[WORKING DATA — start]
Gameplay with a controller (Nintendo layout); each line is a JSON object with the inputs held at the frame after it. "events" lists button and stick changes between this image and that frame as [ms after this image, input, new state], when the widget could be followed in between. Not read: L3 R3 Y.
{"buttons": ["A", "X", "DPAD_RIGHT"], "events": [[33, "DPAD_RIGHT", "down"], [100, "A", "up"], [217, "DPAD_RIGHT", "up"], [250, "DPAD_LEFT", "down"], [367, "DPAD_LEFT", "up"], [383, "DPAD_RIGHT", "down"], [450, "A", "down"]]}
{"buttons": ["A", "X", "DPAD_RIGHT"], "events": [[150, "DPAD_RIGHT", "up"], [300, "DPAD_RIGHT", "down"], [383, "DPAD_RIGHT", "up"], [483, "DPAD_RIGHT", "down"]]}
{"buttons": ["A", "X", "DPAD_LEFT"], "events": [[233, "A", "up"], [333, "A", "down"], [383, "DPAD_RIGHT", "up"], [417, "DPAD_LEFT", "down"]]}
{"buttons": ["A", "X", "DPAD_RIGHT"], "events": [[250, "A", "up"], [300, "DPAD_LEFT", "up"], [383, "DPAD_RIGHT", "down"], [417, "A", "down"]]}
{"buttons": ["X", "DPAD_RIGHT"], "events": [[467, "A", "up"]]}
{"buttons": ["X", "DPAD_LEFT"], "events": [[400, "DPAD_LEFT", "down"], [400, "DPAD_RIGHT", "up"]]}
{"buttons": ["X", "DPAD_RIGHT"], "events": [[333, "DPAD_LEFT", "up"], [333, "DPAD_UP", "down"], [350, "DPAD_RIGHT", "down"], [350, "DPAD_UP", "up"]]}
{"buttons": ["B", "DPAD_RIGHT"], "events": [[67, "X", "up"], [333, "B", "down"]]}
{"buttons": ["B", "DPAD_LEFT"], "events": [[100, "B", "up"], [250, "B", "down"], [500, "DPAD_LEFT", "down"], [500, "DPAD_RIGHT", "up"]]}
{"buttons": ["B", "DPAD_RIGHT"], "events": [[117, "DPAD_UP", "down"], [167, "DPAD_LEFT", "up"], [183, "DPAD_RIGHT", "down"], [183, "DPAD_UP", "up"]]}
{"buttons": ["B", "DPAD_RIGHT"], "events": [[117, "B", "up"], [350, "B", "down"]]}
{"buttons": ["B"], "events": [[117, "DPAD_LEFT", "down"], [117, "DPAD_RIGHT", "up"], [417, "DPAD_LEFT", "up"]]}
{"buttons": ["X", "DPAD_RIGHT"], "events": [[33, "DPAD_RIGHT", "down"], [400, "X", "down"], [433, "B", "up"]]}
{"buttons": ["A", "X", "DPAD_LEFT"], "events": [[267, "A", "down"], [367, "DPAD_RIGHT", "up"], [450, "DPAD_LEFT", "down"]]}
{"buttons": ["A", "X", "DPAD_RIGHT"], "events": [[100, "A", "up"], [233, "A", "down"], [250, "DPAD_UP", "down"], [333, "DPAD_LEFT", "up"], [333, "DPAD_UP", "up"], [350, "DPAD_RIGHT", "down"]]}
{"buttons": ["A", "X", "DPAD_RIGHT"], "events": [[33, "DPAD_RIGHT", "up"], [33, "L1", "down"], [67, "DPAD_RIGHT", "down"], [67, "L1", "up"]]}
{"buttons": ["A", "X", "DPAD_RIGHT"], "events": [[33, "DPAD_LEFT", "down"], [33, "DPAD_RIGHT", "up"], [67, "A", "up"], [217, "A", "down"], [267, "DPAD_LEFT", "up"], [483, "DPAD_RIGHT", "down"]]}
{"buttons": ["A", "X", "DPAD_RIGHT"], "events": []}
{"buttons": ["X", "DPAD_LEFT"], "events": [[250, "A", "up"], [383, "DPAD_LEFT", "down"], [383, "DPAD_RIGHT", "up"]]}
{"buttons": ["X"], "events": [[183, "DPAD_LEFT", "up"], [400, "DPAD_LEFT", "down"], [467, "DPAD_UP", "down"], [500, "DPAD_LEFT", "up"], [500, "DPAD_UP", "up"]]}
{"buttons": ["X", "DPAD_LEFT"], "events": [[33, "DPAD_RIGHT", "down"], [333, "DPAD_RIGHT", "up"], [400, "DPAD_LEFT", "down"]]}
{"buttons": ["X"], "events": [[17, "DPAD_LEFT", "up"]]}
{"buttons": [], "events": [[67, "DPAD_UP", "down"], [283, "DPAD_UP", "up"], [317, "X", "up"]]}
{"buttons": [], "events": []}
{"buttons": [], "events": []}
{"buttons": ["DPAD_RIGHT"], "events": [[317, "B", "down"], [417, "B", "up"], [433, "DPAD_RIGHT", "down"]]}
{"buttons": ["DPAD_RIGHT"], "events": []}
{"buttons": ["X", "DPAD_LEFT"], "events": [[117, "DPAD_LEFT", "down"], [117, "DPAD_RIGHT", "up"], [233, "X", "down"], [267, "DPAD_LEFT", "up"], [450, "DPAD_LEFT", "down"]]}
[WORKING DATA — finish]
**BRIEF**
Return every record exactly as it was given.

**THE ANSWER**
Gameplay with a controller (Nintendo layout); each line is a JSON object with the inputs held at the frame after it. "events" lists button and stick changes between this image and that frame as [ms after this image, input, new state], when the widget could be followed in between. Not read: L3 R3 Y.
{"buttons": ["A", "X", "DPAD_RIGHT"], "events": [[33, "DPAD_RIGHT", "down"], [100, "A", "up"], [217, "DPAD_RIGHT", "up"], [250, "DPAD_LEFT", "down"], [367, "DPAD_LEFT", "up"], [383, "DPAD_RIGHT", "down"], [450, "A", "down"]]}
{"buttons": ["A", "X", "DPAD_RIGHT"], "events": [[150, "DPAD_RIGHT", "up"], [300, "DPAD_RIGHT", "down"], [383, "DPAD_RIGHT", "up"], [483, "DPAD_RIGHT", "down"]]}
{"buttons": ["A", "X", "DPAD_LEFT"], "events": [[233, "A", "up"], [333, "A", "down"], [383, "DPAD_RIGHT", "up"], [417, "DPAD_LEFT", "down"]]}
{"buttons": ["A", "X", "DPAD_RIGHT"], "events": [[250, "A", "up"], [300, "DPAD_LEFT", "up"], [383, "DPAD_RIGHT", "down"], [417, "A", "down"]]}
{"buttons": ["X", "DPAD_RIGHT"], "events": [[467, "A", "up"]]}
{"buttons": ["X", "DPAD_LEFT"], "events": [[400, "DPAD_LEFT", "down"], [400, "DPAD_RIGHT", "up"]]}
{"buttons": ["X", "DPAD_RIGHT"], "events": [[333, "DPAD_LEFT", "up"], [333, "DPAD_UP", "down"], [350, "DPAD_RIGHT", "down"], [350, "DPAD_UP", "up"]]}
{"buttons": ["B", "DPAD_RIGHT"], "events": [[67, "X", "up"], [333, "B", "down"]]}
{"buttons": ["B", "DPAD_LEFT"], "events": [[100, "B", "up"], [250, "B", "down"], [500, "DPAD_LEFT", "down"], [500, "DPAD_RIGHT", "up"]]}
{"buttons": ["B", "DPAD_RIGHT"], "events": [[117, "DPAD_UP", "down"], [167, "DPAD_LEFT", "up"], [183, "DPAD_RIGHT", "down"], [183, "DPAD_UP", "up"]]}
{"buttons": ["B", "DPAD_RIGHT"], "events": [[117, "B", "up"], [350, "B", "down"]]}
{"buttons": ["B"], "events": [[117, "DPAD_LEFT", "down"], [117, "DPAD_RIGHT", "up"], [417, "DPAD_LEFT", "up"]]}
{"buttons": ["X", "DPAD_RIGHT"], "events": [[33, "DPAD_RIGHT", "down"], [400, "X", "down"], [433, "B", "up"]]}
{"buttons": ["A", "X", "DPAD_LEFT"], "events": [[267, "A", "down"], [367, "DPAD_RIGHT", "up"], [450, "DPAD_LEFT", "down"]]}
{"buttons": ["A", "X", "DPAD_RIGHT"], "events": [[100, "A", "up"], [233, "A", "down"], [250, "DPAD_UP", "down"], [333, "DPAD_LEFT", "up"], [333, "DPAD_UP", "up"], [350, "DPAD_RIGHT", "down"]]}
{"buttons": ["A", "X", "DPAD_RIGHT"], "events": [[33, "DPAD_RIGHT", "up"], [33, "L1", "down"], [67, "DPAD_RIGHT", "down"], [67, "L1", "up"]]}
{"buttons": ["A", "X", "DPAD_RIGHT"], "events": [[33, "DPAD_LEFT", "down"], [33, "DPAD_RIGHT", "up"], [67, "A", "up"], [217, "A", "down"], [267, "DPAD_LEFT", "up"], [483, "DPAD_RIGHT", "down"]]}
{"buttons": ["A", "X", "DPAD_RIGHT"], "events": []}
{"buttons": ["X", "DPAD_LEFT"], "events": [[250, "A", "up"], [383, "DPAD_LEFT", "down"], [383, "DPAD_RIGHT", "up"]]}
{"buttons": ["X"], "events": [[183, "DPAD_LEFT", "up"], [400, "DPAD_LEFT", "down"], [467, "DPAD_UP", "down"], [500, "DPAD_LEFT", "up"], [500, "DPAD_UP", "up"]]}
{"buttons": ["X", "DPAD_LEFT"], "events": [[33, "DPAD_RIGHT", "down"], [333, "DPAD_RIGHT", "up"], [400, "DPAD_LEFT", "down"]]}
{"buttons": ["X"], "events": [[17, "DPAD_LEFT", "up"]]}
{"buttons": [], "events": [[67, "DPAD_UP", "down"], [283, "DPAD_UP", "up"], [317, "X", "up"]]}
{"buttons": [], "events": []}
{"buttons": [], "events": []}
{"buttons": ["DPAD_RIGHT"], "events": [[317, "B", "down"], [417, "B", "up"], [433, "DPAD_RIGHT", "down"]]}
{"buttons": ["DPAD_RIGHT"], "events": []}
{"buttons": ["X", "DPAD_LEFT"], "events": [[117, "DPAD_LEFT", "down"], [117, "DPAD_RIGHT", "up"], [233, "X", "down"], [267, "DPAD_LEFT", "up"], [450, "DPAD_LEFT", "down"]]}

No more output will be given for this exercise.